After the estimation of the relative weights by gABIC, we can see that the slip distributions are smoother, with a maximum of slip at the curve of the fault of about 12 m. No unexpected slip is present on the edge of the fault. The weights for the benchmarks and levelling is low because the spatial extent of the data sets is small in comparison with the other data sets even though their precision is better.

5. Seismic Hazard

The seismic moment was estimated based on the inverted slip distribution, with a maximum at $3.9$ × ${10}^{20}$ N$·$m:

$$M_0=\mu ·S·\delta u$$

(5)

$\mu$: Shear modulus taken as 33 GPa,

S: Area of the fault,

$\delta$u: Mean slip from strike slip and dip slip.

The seismic moment release was summed for each 2 × 2 km patch in horizontal rows to obtain the variation in moment release with depth, and summed in vertical columns to get the moment release along strike.
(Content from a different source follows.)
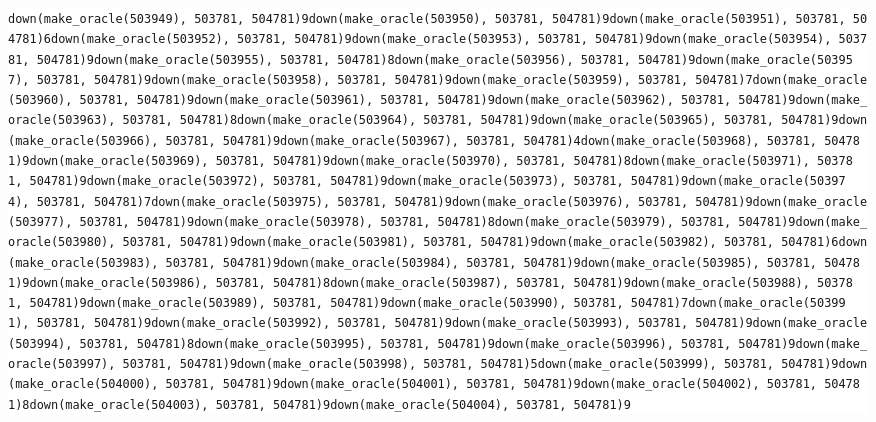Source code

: <code>down(make_oracle(503949),&nbsp;503781,&nbsp;504781)</code></td><td><code>9</code></td></tr><tr><td><code>down(make_oracle(503950),&nbsp;503781,&nbsp;504781)</code></td><td><code>9</code></td></tr><tr><td><code>down(make_oracle(503951),&nbsp;503781,&nbsp;504781)</code></td><td><code>6</code></td></tr><tr><td><code>down(make_oracle(503952),&nbsp;503781,&nbsp;504781)</code></td><td><code>9</code></td></tr><tr><td><code>down(make_oracle(503953),&nbsp;503781,&nbsp;504781)</code></td><td><code>9</code></td></tr><tr><td><code>down(make_oracle(503954),&nbsp;503781,&nbsp;504781)</code></td><td><code>9</code></td></tr><tr><td><code>down(make_oracle(503955),&nbsp;503781,&nbsp;504781)</code></td><td><code>8</code></td></tr><tr><td><code>down(make_oracle(503956),&nbsp;503781,&nbsp;504781)</code></td><td><code>9</code></td></tr><tr><td><code>down(make_oracle(503957),&nbsp;503781,&nbsp;504781)</code></td><td><code>9</code></td></tr><tr><td><code>down(make_oracle(503958),&nbsp;503781,&nbsp;504781)</code></td><td><code>9</code></td></tr><tr><td><code>down(make_oracle(503959),&nbsp;503781,&nbsp;504781)</code></td><td><code>7</code></td></tr><tr><td><code>down(make_oracle(503960),&nbsp;503781,&nbsp;504781)</code></td><td><code>9</code></td></tr><tr><td><code>down(make_oracle(503961),&nbsp;503781,&nbsp;504781)</code></td><td><code>9</code></td></tr><tr><td><code>down(make_oracle(503962),&nbsp;503781,&nbsp;504781)</code></td><td><code>9</code></td></tr><tr><td><code>down(make_oracle(503963),&nbsp;503781,&nbsp;504781)</code></td><td><code>8</code></td></tr><tr><td><code>down(make_oracle(503964),&nbsp;503781,&nbsp;504781)</code></td><td><code>9</code></td></tr><tr><td><code>down(make_oracle(503965),&nbsp;503781,&nbsp;504781)</code></td><td><code>9</code></td></tr><tr><td><code>down(make_oracle(503966),&nbsp;503781,&nbsp;504781)</code></td><td><code>9</code></td></tr><tr><td><code>down(make_oracle(503967),&nbsp;503781,&nbsp;504781)</code></td><td><code>4</code></td></tr><tr><td><code>down(make_oracle(503968),&nbsp;503781,&nbsp;504781)</code></td><td><code>9</code></td></tr><tr><td><code>down(make_oracle(503969),&nbsp;503781,&nbsp;504781)</code></td><td><code>9</code></td></tr><tr><td><code>down(make_oracle(503970),&nbsp;503781,&nbsp;504781)</code></td><td><code>8</code></td></tr><tr><td><code>down(make_oracle(503971),&nbsp;503781,&nbsp;504781)</code></td><td><code>9</code></td></tr><tr><td><code>down(make_oracle(503972),&nbsp;503781,&nbsp;504781)</code></td><td><code>9</code></td></tr><tr><td><code>down(make_oracle(503973),&nbsp;503781,&nbsp;504781)</code></td><td><code>9</code></td></tr><tr><td><code>down(make_oracle(503974),&nbsp;503781,&nbsp;504781)</code></td><td><code>7</code></td></tr><tr><td><code>down(make_oracle(503975),&nbsp;503781,&nbsp;504781)</code></td><td><code>9</code></td></tr><tr><td><code>down(make_oracle(503976),&nbsp;503781,&nbsp;504781)</code></td><td><code>9</code></td></tr><tr><td><code>down(make_oracle(503977),&nbsp;503781,&nbsp;504781)</code></td><td><code>9</code></td></tr><tr><td><code>down(make_oracle(503978),&nbsp;503781,&nbsp;504781)</code></td><td><code>8</code></td></tr><tr><td><code>down(make_oracle(503979),&nbsp;503781,&nbsp;504781)</code></td><td><code>9</code></td></tr><tr><td><code>down(make_oracle(503980),&nbsp;503781,&nbsp;504781)</code></td><td><code>9</code></td></tr><tr><td><code>down(make_oracle(503981),&nbsp;503781,&nbsp;504781)</code></td><td><code>9</code></td></tr><tr><td><code>down(make_oracle(503982),&nbsp;503781,&nbsp;504781)</code></td><td><code>6</code></td></tr><tr><td><code>down(make_oracle(503983),&nbsp;503781,&nbsp;504781)</code></td><td><code>9</code></td></tr><tr><td><code>down(make_oracle(503984),&nbsp;503781,&nbsp;504781)</code></td><td><code>9</code></td></tr><tr><td><code>down(make_oracle(503985),&nbsp;503781,&nbsp;504781)</code></td><td><code>9</code></td></tr><tr><td><code>down(make_oracle(503986),&nbsp;503781,&nbsp;504781)</code></td><td><code>8</code></td></tr><tr><td><code>down(make_oracle(503987),&nbsp;503781,&nbsp;504781)</code></td><td><code>9</code></td></tr><tr><td><code>down(make_oracle(503988),&nbsp;503781,&nbsp;504781)</code></td><td><code>9</code></td></tr><tr><td><code>down(make_oracle(503989),&nbsp;503781,&nbsp;504781)</code></td><td><code>9</code></td></tr><tr><td><code>down(make_oracle(503990),&nbsp;503781,&nbsp;504781)</code></td><td><code>7</code></td></tr><tr><td><code>down(make_oracle(503991),&nbsp;503781,&nbsp;504781)</code></td><td><code>9</code></td></tr><tr><td><code>down(make_oracle(503992),&nbsp;503781,&nbsp;504781)</code></td><td><code>9</code></td></tr><tr><td><code>down(make_oracle(503993),&nbsp;503781,&nbsp;504781)</code></td><td><code>9</code></td></tr><tr><td><code>down(make_oracle(503994),&nbsp;503781,&nbsp;504781)</code></td><td><code>8</code></td></tr><tr><td><code>down(make_oracle(503995),&nbsp;503781,&nbsp;504781)</code></td><td><code>9</code></td></tr><tr><td><code>down(make_oracle(503996),&nbsp;503781,&nbsp;504781)</code></td><td><code>9</code></td></tr><tr><td><code>down(make_oracle(503997),&nbsp;503781,&nbsp;504781)</code></td><td><code>9</code></td></tr><tr><td><code>down(make_oracle(503998),&nbsp;503781,&nbsp;504781)</code></td><td><code>5</code></td></tr><tr><td><code>down(make_oracle(503999),&nbsp;503781,&nbsp;504781)</code></td><td><code>9</code></td></tr><tr><td><code>down(make_oracle(504000),&nbsp;503781,&nbsp;504781)</code></td><td><code>9</code></td></tr><tr><td><code>down(make_oracle(504001),&nbsp;503781,&nbsp;504781)</code></td><td><code>9</code></td></tr><tr><td><code>down(make_oracle(504002),&nbsp;503781,&nbsp;504781)</code></td><td><code>8</code></td></tr><tr><td><code>down(make_oracle(504003),&nbsp;503781,&nbsp;504781)</code></td><td><code>9</code></td></tr><tr><td><code>down(make_oracle(504004),&nbsp;503781,&nbsp;504781)</code></td><td><code>9</code></td></tr><tr><td>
The slip distribution and the study of the integrated moment by depth and strike show that the main deformation happened in the north part of the fault, where the fault is curving towards the east with a slip reaching 12.6 m (Figure 9D) and most of the moment was released at depths shallower than 4 km.

To evaluate the effect of the rupture on the surrounding area, the Coulomb Stress Change (CSC) was calculated using Coulomb 3.3 (Graphic-Rich Deformation and Stress-Change Software) USGS software [37,38]. CSC represents the transfer of stress. It is possible to estimate, from the CSC, the triggering effect of large earthquakes such as the Chi-Chi event. CSC was estimated on a specified fault (strike, dip, and rake specified) at a depth of 11 km with a friction coefficient of 0.4. Figure 10 shows that the increase of Coulomb stress is concentrated at the north of the Chelungpu fault and towards the north-east which indicates that most of the stress was transfered to faults at the north of the Chelungpu fault. As presented by Reference [16], aftershocks (see Figure 11) mainly occured downdip from the rupture area which is consistent with the increase of Coulomb stress that we observe in Figure 10A. We observe in Figure 10B an increase of stress for depth above 10 km which is consistent with the aftershock distribution.

6. Conclusions

The Chi-Chi earthquake is a complicated event that was caused by the reactivation of the Chelungpu fault whose geometry is quite complex and which occurs in a region of steep topography and dense vegetation.

Five types of geodetic observations (GPS, levelling, benchmarks, InSAR and SPOT offsets) were combined to determine the fault slip distribution of the 1999 Chi-Chi earthquake. A methodology was established in order to precisely estimate the relative weights between the data sets, which is a critical step for the modelling. A wrong estimation will create an under or over-estimation of the slip distribution. For this purpose, the generalized ABIC formula was applied to estimate the relative weights between the observations and the constraint. The slip distribution is mainly determined by the GPS as presented in previous papers, however the incorporation of other geodetic observations constrains the model especially on the curved part of the fault.

The preferred slip distribution including all the data sets and using the relative weights estimated by gABIC shows that the maximum slip was 12.6 m on the north curved part of the fault with a seismic moment of $3.9$ × ${10}^{20}$ N$·$m, corresponding to a magnitude of $M_w$ 7.6. The study of the moment and Coulomb Stress Changes show that most of the slip happened on the north part of the fault at shallow depths and that most the energy released by the event was transferred to the faults at the north of the area, which is now the most probable location of a future event.

In the last decade, satellite images have dramatically improved especially with the Sentinel constellation and the evolution of atmospheric methods, as well as the densification of GPS networks. It is essential to take advantage of all these data, to take into account their quality and coverage by estimating precise relative weights and thus to establish methodology to precisely monitor the earth deformation.